### Try it
Please copy the text read from each of the items below, replacing "Minions & Monsters" with "Minions and Monsters" and keeping everything else the same. Leave out the pictures.
#####
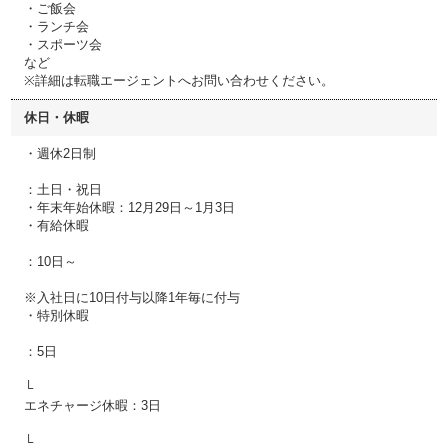
・ご飯会
・ランチ会
・スポーツ会
など
※詳細は転職エージェントへお問い合わせください。
休日・休暇
・週休2日制
：土日・祝日
・年末年始休暇：12月29日～1月3日
・有給休暇
：10日～
※入社日に10日付与以降1年毎に付与
・特別休暇
：5日
└
エネチャージ休暇：3日
└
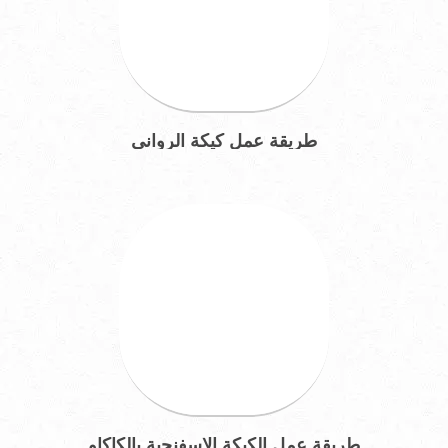
طريقة عمل كيكة الروانى
طريقة عمل الكيكة الاسفنجية بالكاكاو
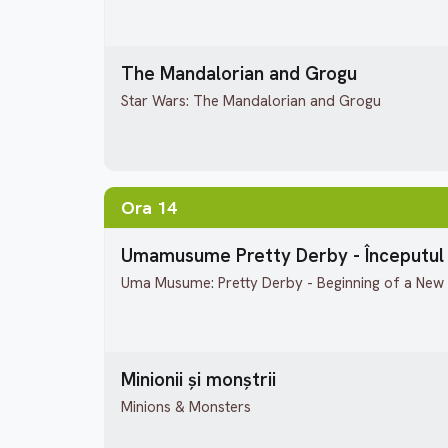
The Mandalorian and Grogu
Star Wars: The Mandalorian and Grogu
Ora 14
Umamusume Pretty Derby - Începutul 
Uma Musume: Pretty Derby - Beginning of a New
Minionii și monștrii
Minions & Monsters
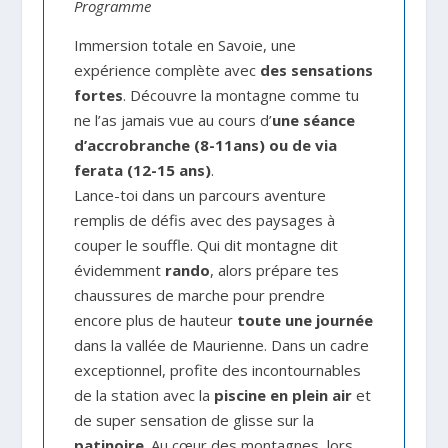
Programme
Immersion totale en Savoie, une
expérience complète avec
des sensations
fortes
. Découvre la montagne comme tu
ne l’as jamais vue au cours d’
une séance
d’accrobranche (8-11ans) ou de via
ferata (12-15 ans)
.
Lance-toi dans un parcours aventure
remplis de défis avec des paysages à
couper le souffle. Qui dit montagne dit
évidemment
rando
, alors prépare tes
chaussures de marche pour prendre
encore plus de hauteur
toute une journée
dans la vallée de Maurienne. Dans un cadre
exceptionnel, profite des incontournables
de la station avec la
piscine en plein air
et
de super sensation de glisse sur la
patinoire
. Au cœur des montagnes, lors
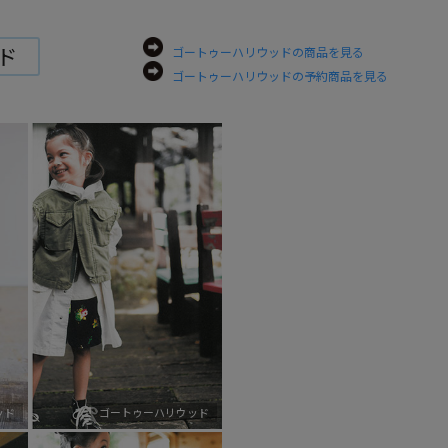
ド
ゴートゥーハリウッドの商品を見る
ゴートゥーハリウッドの予約商品を見る
ッド
ゴートゥーハリウッド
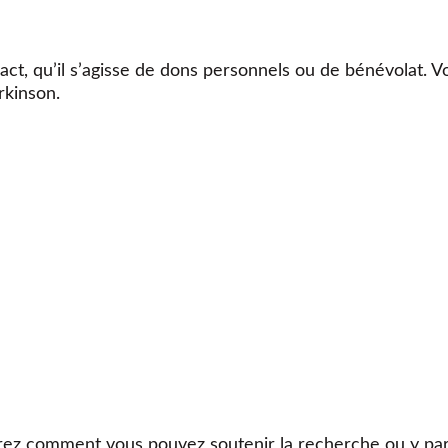
ct, qu’il s’agisse de dons personnels ou de bénévolat. V
rkinson.
ez comment vous pouvez soutenir la recherche ou y part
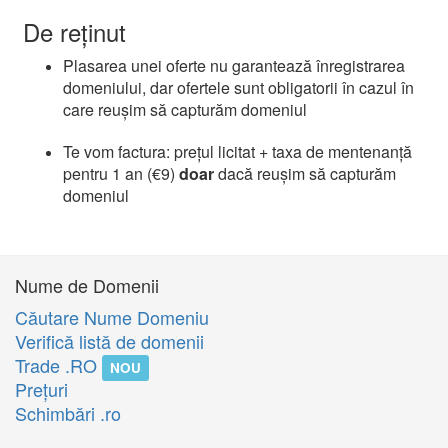
De reținut
Plasarea unei oferte nu garantează înregistrarea
domeniului, dar ofertele sunt obligatorii în cazul în
care reușim să capturăm domeniul
Te vom factura: prețul licitat + taxa de mentenanță
pentru 1 an (€9)
doar
dacă reușim să capturăm
domeniul
Nume de Domenii
Căutare Nume Domeniu
Verifică listă de domenii
Trade .RO
NOU
Preţuri
Schimbări .ro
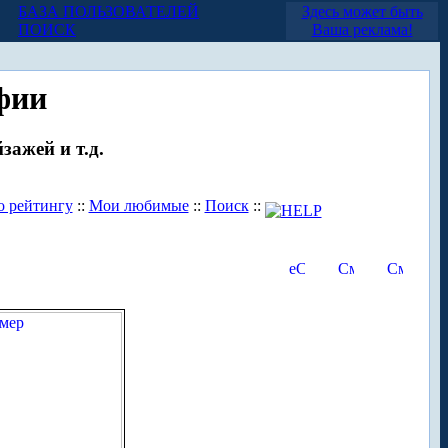
БАЗА ПОЛЬЗОВАТЕЛЕЙ
Здесь может быть
ПОИСК
Ваша реклама!
фии
зажей и т.д.
о рейтингу
::
Мои любимые
::
Поиск
::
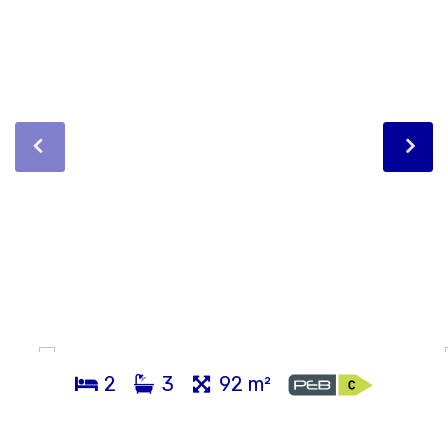
2
3
92 m²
#####
### Response box
・ご飯会
・ランチ会
・スポーツ会
など
※詳細は転職エージェントへお問い合わせください。
休日・休暇
・週休2日制
：土日・祝日
・年末年始休暇：12月29日～1月3日
・有給休暇
：10日～
※入社日に10日付与以降1年毎に付与
・特別休暇
：5日
└
エネチャージ休暇：3日
└
طريقة عمل كيكة الروانى
طريقة عمل الكيكة الاسفنجية بالكاكاو
The Mandalorian and Grogu
Star Wars: The Mandalorian and Grogu
Ora 14
Umamusume Pretty Derby - Începutul 
Uma Musume: Pretty Derby - Beginning of a New
Minionii și monștrii
Minions and Monsters
Programme
Immersion totale en Savoie, une
expérience complète avec
des sensations
fortes
. Découvre la montagne comme tu
ne l’as jamais vue au cours d’
une séance
d’accrobranche (8-11ans) ou de via
ferata (12-15 ans)
.
Lance-toi dans un parcours aventure
remplis de défis avec des paysages à
couper le souffle. Qui dit montagne dit
évidemment
rando
, alors prépare tes
chaussures de marche pour prendre
encore plus de hauteur
toute une journée
dans la vallée de Maurienne. Dans un cadre
exceptionnel, profite des incontournables
de la station avec la
piscine en plein air
et
de super sensation de glisse sur la
patinoire
. Au cœur des montagnes, lors
ド
ゴートゥーハリウッドの商品を見る
ゴートゥーハリウッドの予約商品を見る
ッド
ゴートゥーハリウッド
ct, qu’il s’agisse de dons personnels ou de bénévolat. V
rkinson.
ez comment vous pouvez soutenir la recherche ou y part
De reținut
Plasarea unei oferte nu garantează înregistrarea
domeniului, dar ofertele sunt obligatorii în cazul în
care reușim să capturăm domeniul
Te vom factura: prețul licitat + taxa de mentenanță
pentru 1 an (€9)
doar
dacă reușim să capturăm
domeniul
Nume de Domenii
Căutare Nume Domeniu
Verifică listă de domenii
Trade .RO
NOU
Preţuri
Schimbări .ro
БАЗА ПОЛЬЗОВАТЕЛЕЙ
Здесь может быть
ПОИСК
Ваша реклама!
фии
зажей и т.д.
о рейтингу
::
Мои любимые
::
Поиск
::
2
3
92 m²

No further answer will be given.